The Road to Understanding the Confrontation Clause: Ohio v. Clark Makes a U-Turn

Julien Petit

Part I of this Comment discusses the Confrontation Clause and summarizes the state of the law before Ohio v. Clark. Part II explains the holding and reasoning of the Court’s decision in Ohio v. Clark. Part III analyzes the problems that the decision caused and how these problems affect the admissibility of statements into evidence. Part IV proposes a two-part test to be applied under the Confrontation Clause, eliminating confusion and providing a clear analysis for lower courts to adopt.
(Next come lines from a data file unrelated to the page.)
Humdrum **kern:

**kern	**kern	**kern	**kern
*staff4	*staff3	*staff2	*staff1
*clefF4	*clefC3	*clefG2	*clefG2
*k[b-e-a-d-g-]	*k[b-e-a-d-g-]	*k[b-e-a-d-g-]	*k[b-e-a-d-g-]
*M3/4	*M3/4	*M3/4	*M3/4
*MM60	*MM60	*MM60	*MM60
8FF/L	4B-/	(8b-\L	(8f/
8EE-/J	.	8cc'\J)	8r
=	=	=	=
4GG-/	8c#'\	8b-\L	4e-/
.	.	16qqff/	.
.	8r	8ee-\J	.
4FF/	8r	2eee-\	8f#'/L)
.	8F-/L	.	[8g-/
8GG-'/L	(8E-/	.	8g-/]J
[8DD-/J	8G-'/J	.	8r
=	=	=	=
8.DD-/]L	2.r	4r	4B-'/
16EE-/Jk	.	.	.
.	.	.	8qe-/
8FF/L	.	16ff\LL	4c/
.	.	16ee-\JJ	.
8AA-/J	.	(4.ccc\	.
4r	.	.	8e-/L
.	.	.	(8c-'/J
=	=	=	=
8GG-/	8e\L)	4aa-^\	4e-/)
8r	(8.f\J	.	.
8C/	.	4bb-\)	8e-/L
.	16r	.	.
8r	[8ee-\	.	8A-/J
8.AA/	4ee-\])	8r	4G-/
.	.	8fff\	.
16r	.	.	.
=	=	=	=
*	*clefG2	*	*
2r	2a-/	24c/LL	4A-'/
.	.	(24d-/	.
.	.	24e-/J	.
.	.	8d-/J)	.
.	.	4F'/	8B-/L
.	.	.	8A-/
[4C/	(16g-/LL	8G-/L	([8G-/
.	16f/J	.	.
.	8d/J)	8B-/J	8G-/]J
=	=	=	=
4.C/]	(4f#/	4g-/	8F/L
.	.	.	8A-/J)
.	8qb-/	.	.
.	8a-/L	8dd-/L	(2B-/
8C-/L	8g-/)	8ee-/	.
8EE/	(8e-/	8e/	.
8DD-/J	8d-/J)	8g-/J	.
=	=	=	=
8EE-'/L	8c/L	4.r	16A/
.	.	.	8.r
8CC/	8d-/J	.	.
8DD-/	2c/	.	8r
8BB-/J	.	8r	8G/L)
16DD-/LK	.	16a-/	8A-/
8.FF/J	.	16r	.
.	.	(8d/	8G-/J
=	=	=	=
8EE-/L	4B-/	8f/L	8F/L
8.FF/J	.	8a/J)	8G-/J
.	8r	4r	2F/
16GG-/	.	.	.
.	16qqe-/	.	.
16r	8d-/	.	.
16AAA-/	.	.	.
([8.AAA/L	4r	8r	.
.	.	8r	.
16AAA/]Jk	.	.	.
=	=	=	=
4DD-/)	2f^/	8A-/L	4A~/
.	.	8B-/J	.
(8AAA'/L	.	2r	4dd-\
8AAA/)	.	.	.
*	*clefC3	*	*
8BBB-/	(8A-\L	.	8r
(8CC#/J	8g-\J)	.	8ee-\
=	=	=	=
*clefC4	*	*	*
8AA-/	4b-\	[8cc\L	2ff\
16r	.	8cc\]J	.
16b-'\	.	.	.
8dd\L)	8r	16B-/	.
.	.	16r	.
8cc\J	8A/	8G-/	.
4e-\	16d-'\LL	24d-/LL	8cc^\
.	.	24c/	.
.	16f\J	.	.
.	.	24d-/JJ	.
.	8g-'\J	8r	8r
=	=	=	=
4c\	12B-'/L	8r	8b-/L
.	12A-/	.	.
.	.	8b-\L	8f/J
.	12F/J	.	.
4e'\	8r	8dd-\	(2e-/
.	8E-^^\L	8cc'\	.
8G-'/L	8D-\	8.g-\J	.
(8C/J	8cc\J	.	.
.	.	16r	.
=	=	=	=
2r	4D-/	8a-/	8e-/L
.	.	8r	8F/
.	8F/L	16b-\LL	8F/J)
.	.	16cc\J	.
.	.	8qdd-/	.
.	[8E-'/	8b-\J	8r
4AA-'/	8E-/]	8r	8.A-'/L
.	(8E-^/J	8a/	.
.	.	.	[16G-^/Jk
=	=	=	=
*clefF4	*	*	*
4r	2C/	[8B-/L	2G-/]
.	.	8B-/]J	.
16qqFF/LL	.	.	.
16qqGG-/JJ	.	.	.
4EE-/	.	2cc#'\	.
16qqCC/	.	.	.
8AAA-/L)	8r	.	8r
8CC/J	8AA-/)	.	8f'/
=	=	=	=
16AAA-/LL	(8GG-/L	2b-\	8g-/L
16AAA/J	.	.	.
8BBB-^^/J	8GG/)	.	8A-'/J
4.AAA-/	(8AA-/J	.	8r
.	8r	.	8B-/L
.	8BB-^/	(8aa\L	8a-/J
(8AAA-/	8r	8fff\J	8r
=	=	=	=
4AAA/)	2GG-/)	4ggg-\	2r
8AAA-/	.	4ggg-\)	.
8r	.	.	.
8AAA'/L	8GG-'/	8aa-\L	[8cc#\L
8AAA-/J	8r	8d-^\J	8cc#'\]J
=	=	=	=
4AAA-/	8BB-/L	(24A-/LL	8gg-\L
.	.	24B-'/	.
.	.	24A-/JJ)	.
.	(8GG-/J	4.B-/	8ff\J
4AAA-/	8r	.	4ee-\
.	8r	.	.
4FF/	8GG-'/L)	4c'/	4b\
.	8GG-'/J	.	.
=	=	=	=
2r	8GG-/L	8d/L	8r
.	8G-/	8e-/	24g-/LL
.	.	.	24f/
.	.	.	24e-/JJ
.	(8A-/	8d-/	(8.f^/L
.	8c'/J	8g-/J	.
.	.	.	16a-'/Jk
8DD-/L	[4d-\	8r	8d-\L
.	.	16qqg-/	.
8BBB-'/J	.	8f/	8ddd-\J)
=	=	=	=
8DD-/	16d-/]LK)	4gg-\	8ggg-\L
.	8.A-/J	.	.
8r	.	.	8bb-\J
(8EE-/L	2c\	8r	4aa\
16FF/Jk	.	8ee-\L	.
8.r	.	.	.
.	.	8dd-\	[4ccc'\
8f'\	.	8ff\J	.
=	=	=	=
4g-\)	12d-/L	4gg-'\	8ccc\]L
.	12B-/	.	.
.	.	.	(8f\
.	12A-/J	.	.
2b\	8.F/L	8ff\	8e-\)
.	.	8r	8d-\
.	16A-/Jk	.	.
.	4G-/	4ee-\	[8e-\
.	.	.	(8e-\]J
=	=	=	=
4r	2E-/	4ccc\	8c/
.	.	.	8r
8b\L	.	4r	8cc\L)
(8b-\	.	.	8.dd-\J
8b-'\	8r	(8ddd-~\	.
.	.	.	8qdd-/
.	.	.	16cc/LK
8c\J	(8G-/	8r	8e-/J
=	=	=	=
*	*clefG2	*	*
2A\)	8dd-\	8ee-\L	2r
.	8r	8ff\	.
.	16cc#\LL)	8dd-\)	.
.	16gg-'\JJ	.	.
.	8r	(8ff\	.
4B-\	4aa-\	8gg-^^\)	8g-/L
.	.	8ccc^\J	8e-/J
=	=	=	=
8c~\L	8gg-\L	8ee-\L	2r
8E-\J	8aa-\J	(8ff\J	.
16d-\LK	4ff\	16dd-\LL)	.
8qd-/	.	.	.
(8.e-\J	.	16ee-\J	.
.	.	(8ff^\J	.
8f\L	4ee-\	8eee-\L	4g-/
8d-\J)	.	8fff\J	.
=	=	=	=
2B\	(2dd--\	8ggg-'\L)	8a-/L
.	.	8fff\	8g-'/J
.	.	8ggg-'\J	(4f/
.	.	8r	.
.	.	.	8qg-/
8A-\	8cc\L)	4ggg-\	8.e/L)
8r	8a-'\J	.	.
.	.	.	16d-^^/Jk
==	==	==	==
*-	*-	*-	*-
By the Pricking of My Thumbs, State Restriction This Way Comes: Immunizing Vaccination Laws from Constitutional Review

Megan Joy Rials

This Comment argues that states should not allow philosophical exemptions and should either retain or create religious exemptions that meet certain requirements under the Free Exercise Clause, the Due Process Clause, and the Establishment Clause. California and Louisiana differ in their approaches to vaccination laws. As a result of the California legislature’s controversial response to the Disneyland measles outbreak by banning philosophical and religious exemptions, California is now among the few states with the strictest vaccination requirements. In contrast, Louisiana is among the states with the laxest vaccination laws, which allow for both exemptions.  Under the proposed solution, California should modify its law to allow religious exemptions, and Louisiana should ban philosophical exemptions.